▶ _Exercise details_
Excluding all pictures, please output the listing exactly.

*** Opening of Data extract ***

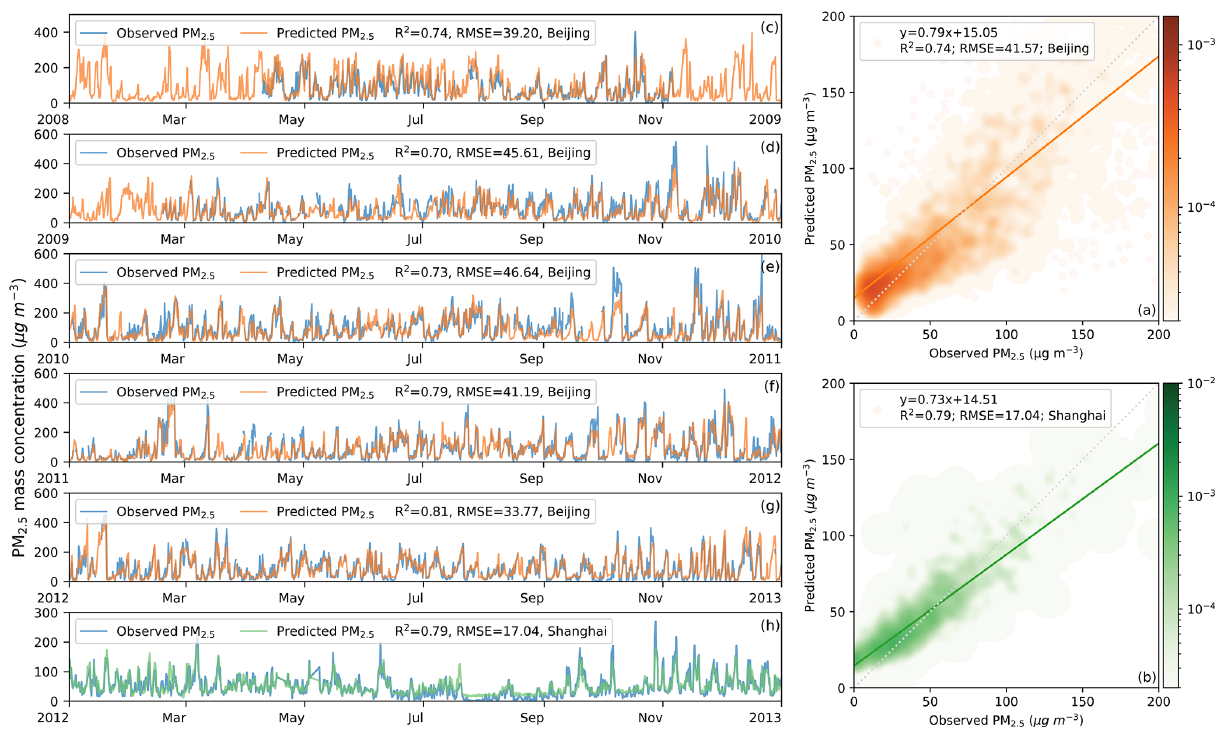
Figure 3. (a) Density scatterplots of observed PM 2 . 5 and estimated PM 2 . 5 between 2008–2012 at the US Embassy in Beijing; (b) density scatterplots of observed PM 2 . 5 and estimated PM 2 . 5 in 2012 at the US Embassy in Shanghai; (c–g) time series of observed PM 2 . 5 and estimated PM 2 . 5 for each year between 2008–2012 at the US Embassy in Beijing; and (h) time series of observed PM 2 . 5 and estimated PM 2 . 5 for each year in 2012 at the US Embassy in Shanghai.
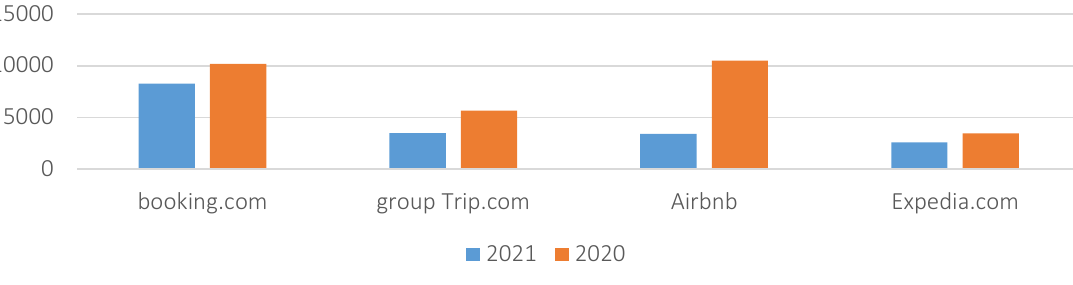
Figure 3. Number of ATMs and terminals in Ukraine in 2015–2020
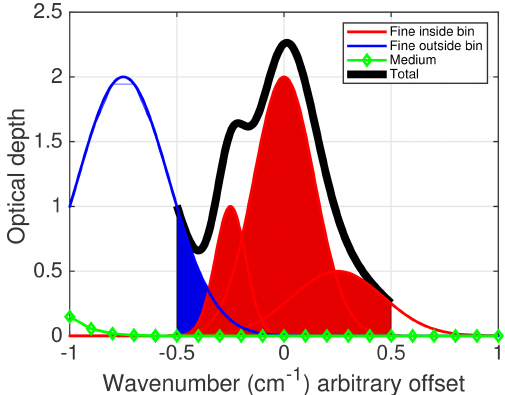
Figure 1. Line-by-line calculations from UMBC-LBL. The bin of interest is at ( − 0 . 5, + 0 . 5)cm − 1 . Line shapes whose line centers are within this bin (red) and within ± 1cm − 1 of the bin edge (blue) are computed using high spectral resolution; line centers that are further out (green) have the line shapes computed at medium reso- lution and then interpolated to a higher resolution; line centers even further away (not shown) are computed at coarse resolution. The black curve is the sum over all the line contributions within that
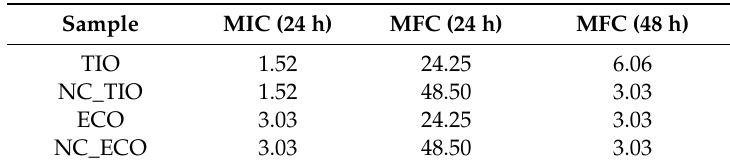
Table 4. MIC and MFC ( µ g / mL) of the systems against C.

*** Close of Data extract ***

▶ _Task result_
Figure 3. (a) Density scatterplots of observed PM 2 . 5 and estimated PM 2 . 5 between 2008–2012 at the US Embassy in Beijing; (b) density scatterplots of observed PM 2 . 5 and estimated PM 2 . 5 in 2012 at the US Embassy in Shanghai; (c–g) time series of observed PM 2 . 5 and estimated PM 2 . 5 for each year between 2008–2012 at the US Embassy in Beijing; and (h) time series of observed PM 2 . 5 and estimated PM 2 . 5 for each year in 2012 at the US Embassy in Shanghai.
Figure 3. Number of ATMs and terminals in Ukraine in 2015–2020
Figure 1. Line-by-line calculations from UMBC-LBL. The bin of interest is at ( − 0 . 5, + 0 . 5)cm − 1 . Line shapes whose line centers are within this bin (red) and within ± 1cm − 1 of the bin edge (blue) are computed using high spectral resolution; line centers that are further out (green) have the line shapes computed at medium reso- lution and then interpolated to a higher resolution; line centers even further away (not shown) are computed at coarse resolution. The black curve is the sum over all the line contributions within that
Table 4. MIC and MFC ( µ g / mL) of the systems against C.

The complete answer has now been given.